Keypoint text descriptions:
· · · ·

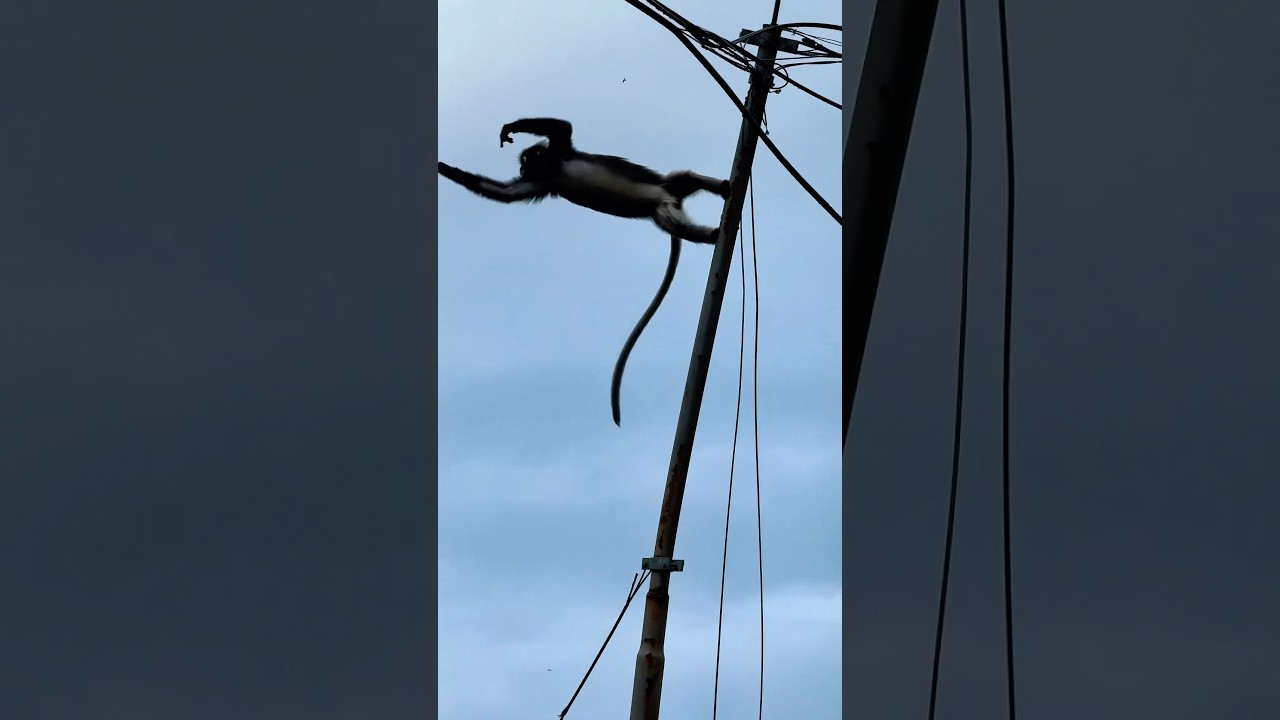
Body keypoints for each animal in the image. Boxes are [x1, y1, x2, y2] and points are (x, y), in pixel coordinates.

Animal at [437, 117, 730, 426]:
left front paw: (510, 128)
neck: (553, 168)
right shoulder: (543, 182)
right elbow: (507, 194)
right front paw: (445, 169)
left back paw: (724, 192)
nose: (520, 169)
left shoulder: (559, 154)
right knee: (679, 215)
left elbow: (561, 128)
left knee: (684, 178)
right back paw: (712, 233)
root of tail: (671, 199)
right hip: (662, 211)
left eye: (526, 160)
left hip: (665, 190)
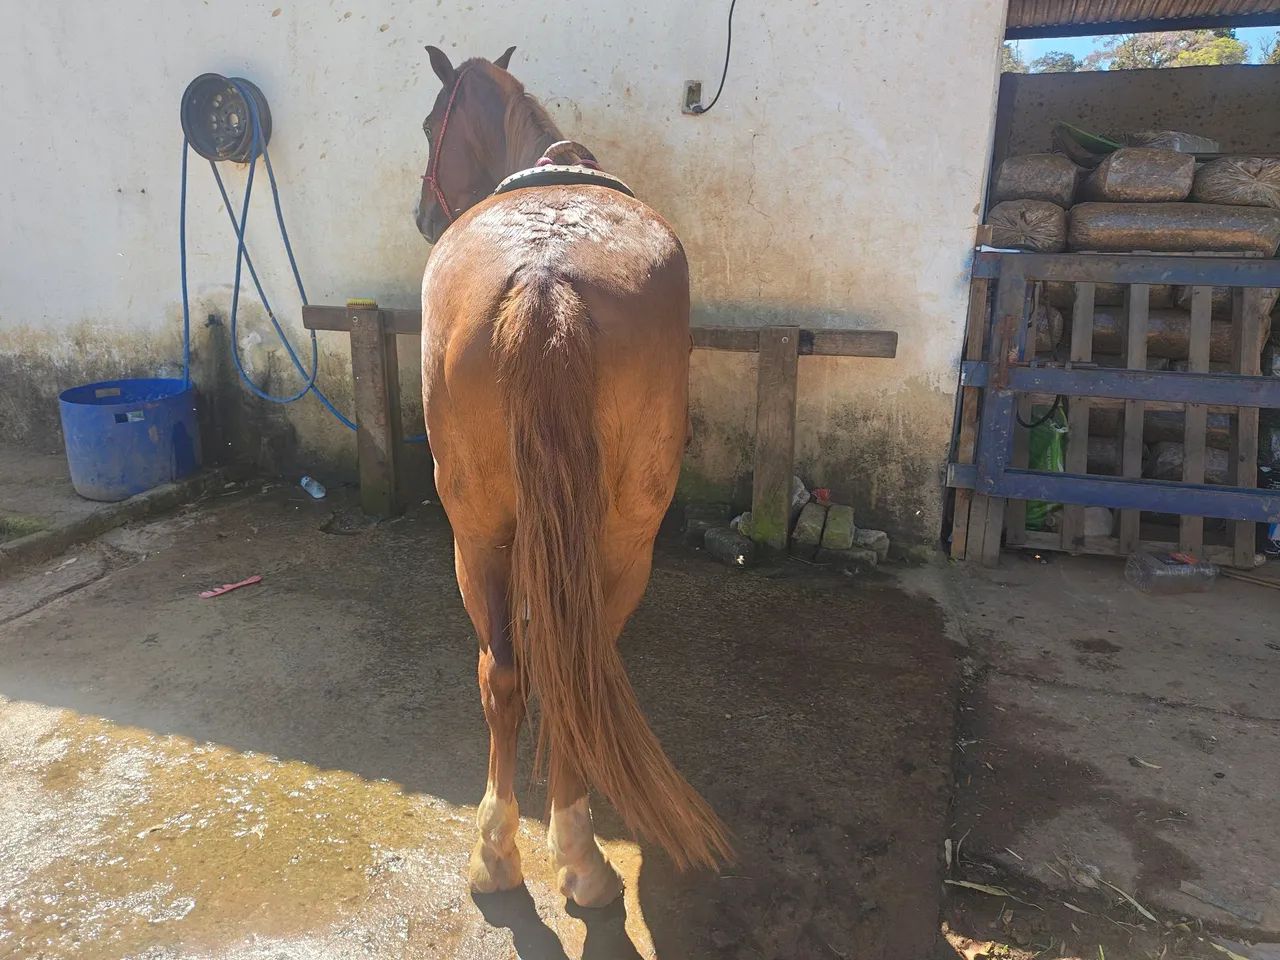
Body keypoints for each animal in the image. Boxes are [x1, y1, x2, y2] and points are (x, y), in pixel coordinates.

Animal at [414, 45, 731, 907]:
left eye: (428, 123)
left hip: (479, 538)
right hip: (611, 542)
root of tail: (544, 275)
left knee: (513, 674)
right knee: (563, 672)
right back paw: (571, 855)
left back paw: (508, 853)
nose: (422, 214)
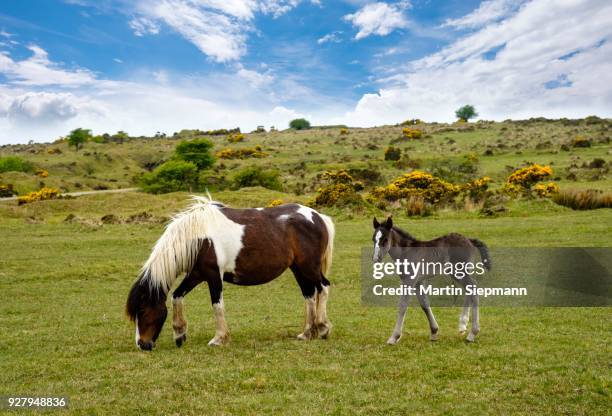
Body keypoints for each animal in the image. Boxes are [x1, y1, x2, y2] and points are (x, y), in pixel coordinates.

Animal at [125, 197, 334, 350]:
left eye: (142, 310)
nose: (142, 344)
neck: (200, 238)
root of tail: (318, 216)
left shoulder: (213, 275)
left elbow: (217, 306)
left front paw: (219, 339)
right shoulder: (196, 274)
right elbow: (176, 296)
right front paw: (179, 334)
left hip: (309, 267)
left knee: (323, 287)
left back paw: (323, 328)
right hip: (298, 269)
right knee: (309, 294)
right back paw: (307, 333)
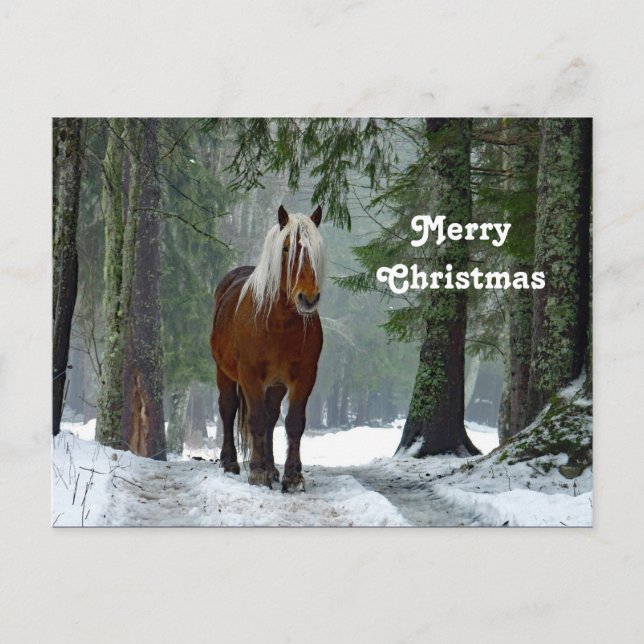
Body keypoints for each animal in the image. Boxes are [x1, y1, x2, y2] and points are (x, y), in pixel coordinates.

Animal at [210, 205, 325, 491]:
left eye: (317, 249)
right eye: (286, 248)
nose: (308, 298)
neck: (278, 323)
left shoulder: (304, 376)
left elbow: (293, 423)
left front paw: (292, 476)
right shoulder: (249, 375)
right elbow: (256, 419)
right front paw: (258, 472)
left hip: (276, 383)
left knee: (272, 418)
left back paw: (273, 467)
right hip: (224, 372)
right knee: (228, 409)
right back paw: (231, 462)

· · · ·

TASK BRIEF: Copy from the entries only those lines that hold the word "knee".

YOUR SOLUTION:
right knee: (679, 215)
left knee: (684, 178)
left knee: (513, 674)
right knee: (563, 672)
left knee: (323, 287)
right knee: (309, 294)
left knee: (272, 418)
right knee: (228, 409)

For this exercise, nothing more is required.